NIOSH has released a study on the safety and health hazards posed by marijuana growing farms. Of concern for employers are the risks for musculoskeletal disorders, as well as dermal contact exposure to both THC and Botrytis cinerea, a plant pathogen.
The National Institute for Occupational Safety and Health (NIOSH) has recently published the results of a potential hazards evaluation associated with the harvesting and processing of cannabis at a Washington state outdoor organic farm. Health Hazard Evaluation Report, No. 2015-0111-3271 (April 2017).
The Report concludes that “if hand trimming tasks are performed for longer periods than we observed, the repetitive hand motions create a risk for hand and wrist musculoskeletal disorders. Tetrahydrocannabinol (THC), the psychoactive component in cannabis, was detected on all surface wipe samples. Botrytis cinerea, a plant pathogen that can cause allergic reactions in exposed individuals, was the predominant fungal species identified.”
NIOSH has provided the following methods for mitigating and managing the hazards:
- Change hook line hanging heights to correspond with typical stem length and employee working technique.
- Provide frequent breaks for employees when they are trimming cannabis by hand.
- Develop a plan to rotate employees among jobs that use different muscle groups.
- Train employees on tool cleaning, lubrication, sharpening, and maintenance.
- Develop a cleaning schedule to remove tetrahydrocannabinol from work and tool surfaces.
- Train employees to wear non-latex gloves when handling cannabis, cannabis products, or equipment that contacts cannabis.
- Train employees to wash their skin with soap and water after removing gloves.

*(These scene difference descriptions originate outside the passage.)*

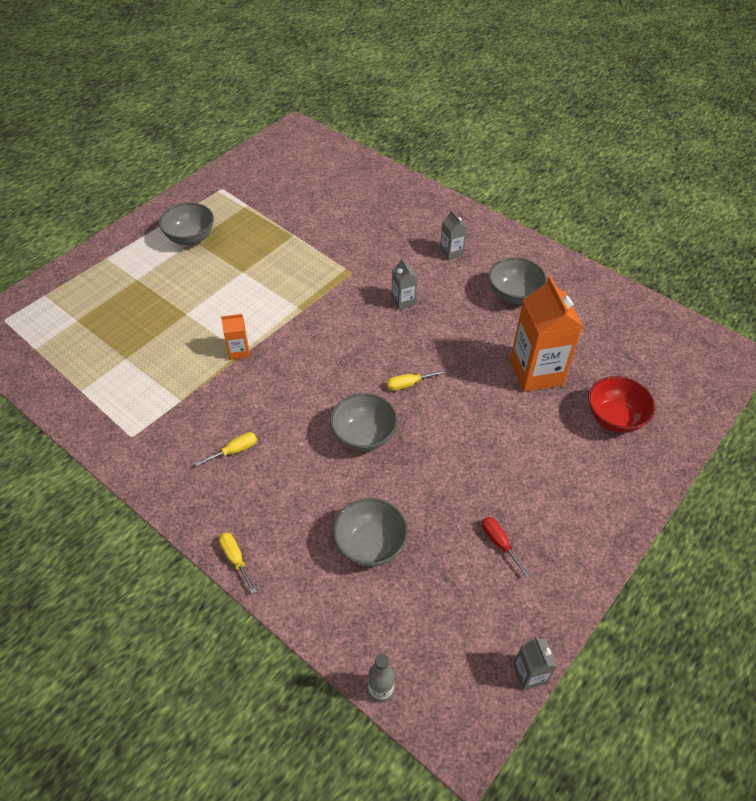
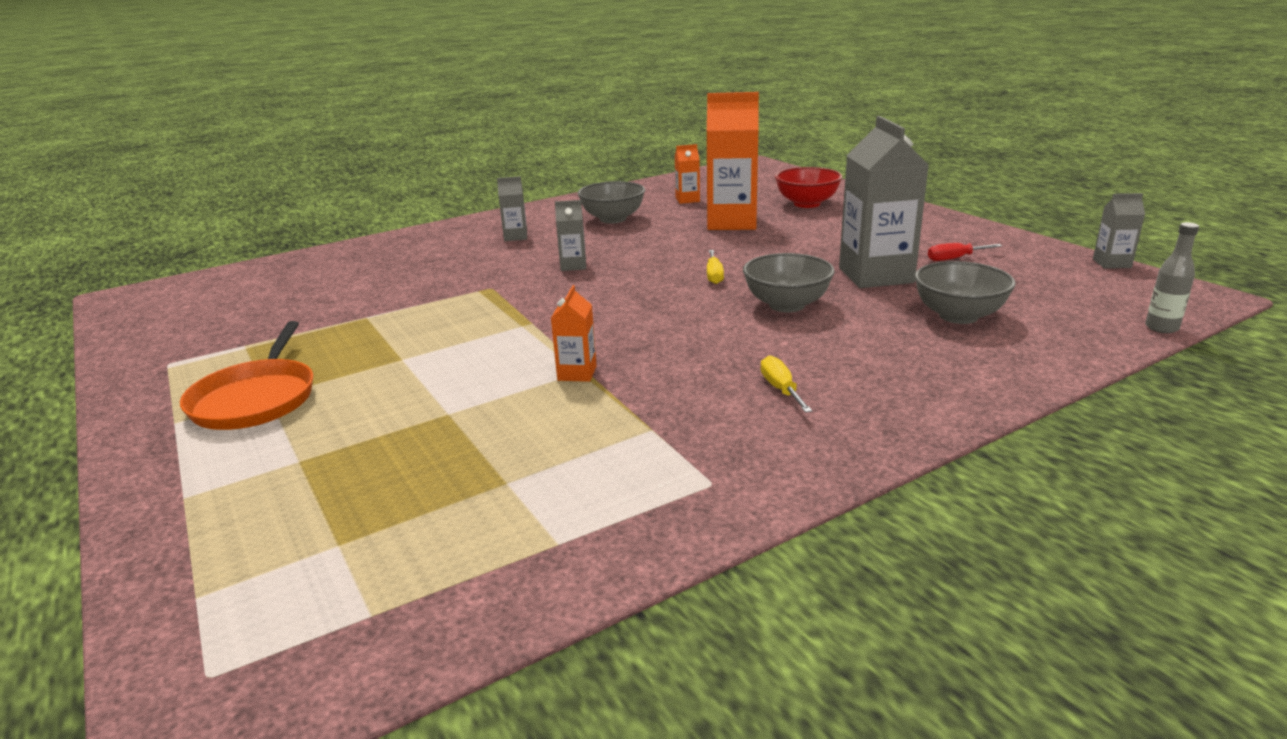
camera: 70 degrees left, 25 degrees down
grey bowl [159,203,214,245] -> orange pan [180,321,313,430]
yellow screwdriver [219,532,257,594] -> none
none -> orange carton [675,144,700,204]
none -> grey carton [839,116,929,288]

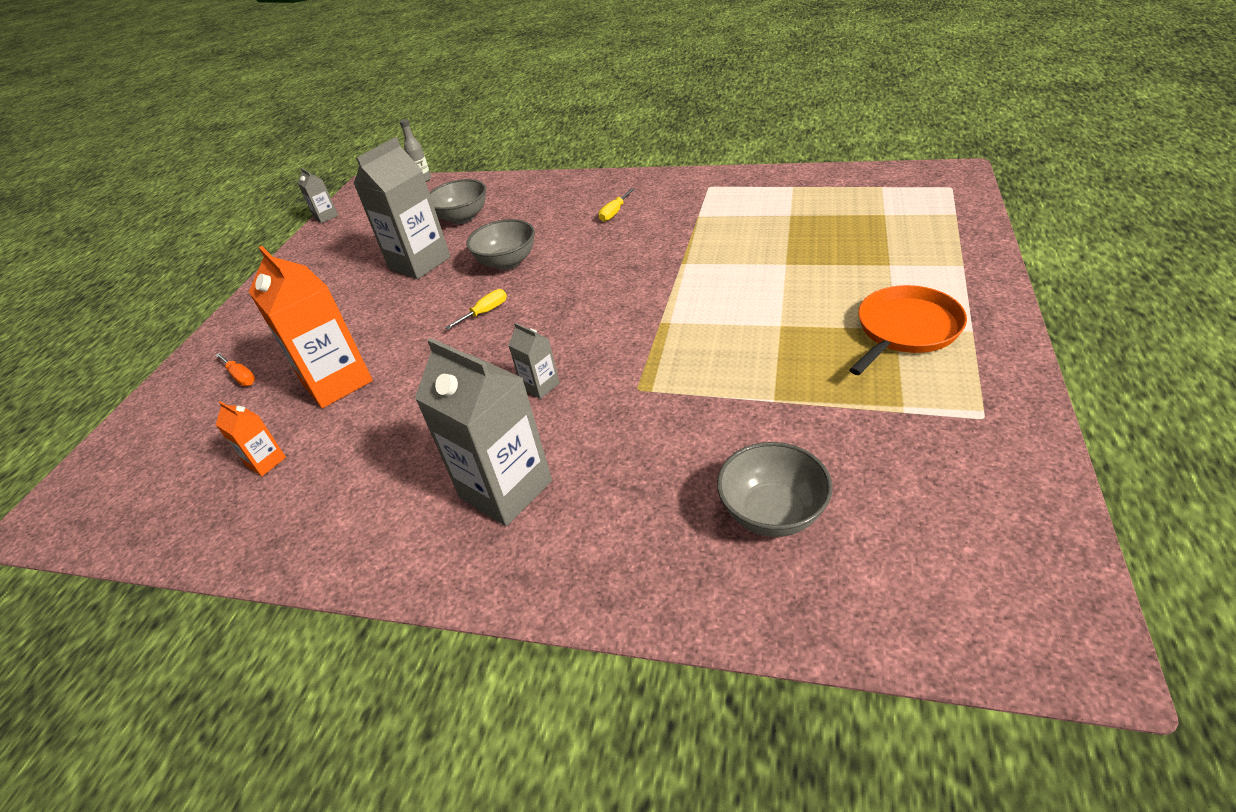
camera: 130 degrees left, 15 degrees up
grey carton [497,176,527,241] -> grey carton [415,338,552,526], size x2.11
orange carton [551,285,597,382] -> none
grey bowl [578,181,645,224] -> grey bowl moved to [717,442,833,537]
red bowl [775,167,842,208] -> orange screwdriver [215,353,255,386]
red screwdriver [928,243,1002,261] -> none

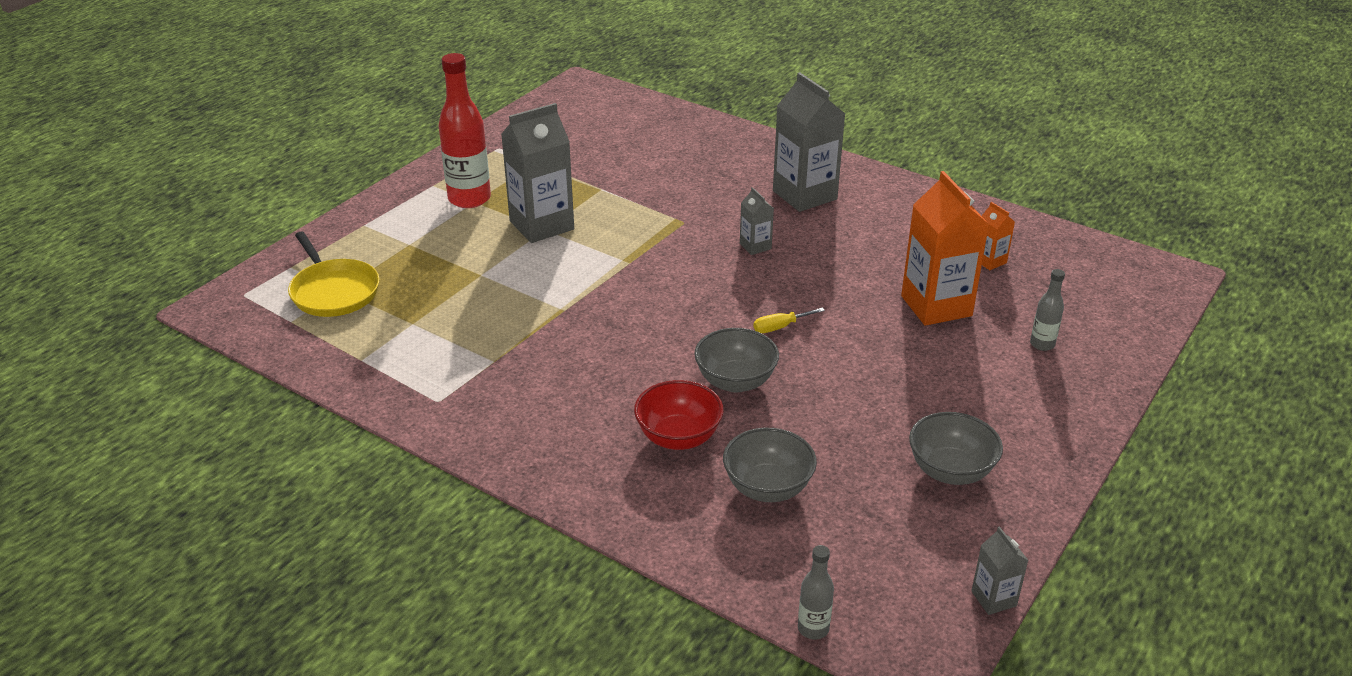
camera: 165 degrees left, 5 degrees down
orange screwdriver [215,353,255,386] -> grey bottle [1030,269,1065,351]
grey carton [353,137,451,279] -> grey carton moved to [501,103,574,243]
yellow screwdriver [599,188,635,222] -> none
grey bowl [717,442,833,537] -> grey bowl moved to [909,412,1003,485]
orange pan [849,285,967,375] -> red bottle [439,53,491,208]
none -> yellow pan [288,232,380,317]
none -> red bowl [634,380,724,450]

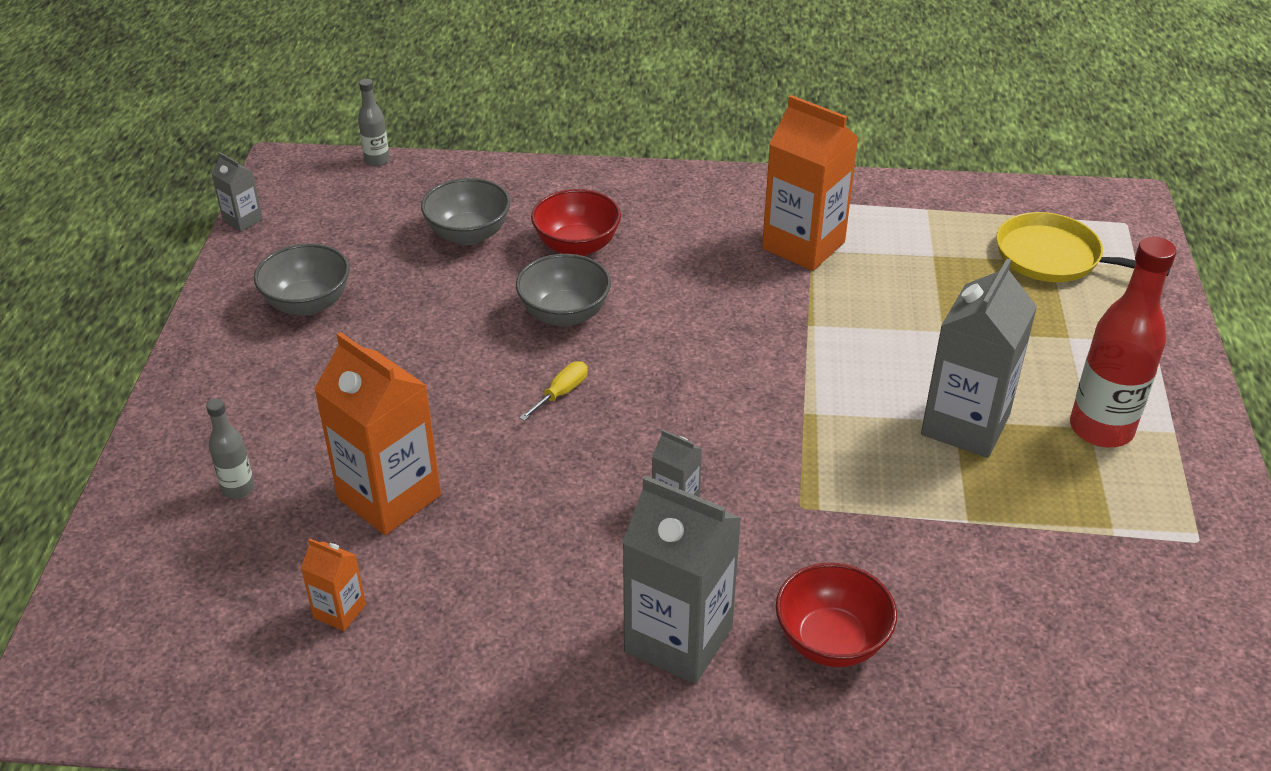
camera: 150 degrees right, 5 degrees up
none -> orange carton [762,95,859,271]
none -> red bowl [776,563,897,667]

Employers in this industry can use these NIOSH recommendations to develop their own employee safety and training programs or to update their existing programs, as appropriate. At a minimum, employers who have a written program in place may wish to make sure that they have covered all of the topics highlighted in this NIOSH Report. Coordinating employer written materials with the NIOSH recommendations may improve employee safety and reduce the likelihood of workplace incidents. Moreover, compliance with the NIOSH recommendations also may reduce the employer’s liability for an OSHA citation, should OSHA conduct an onsite inspection and find safety hazards unaddressed.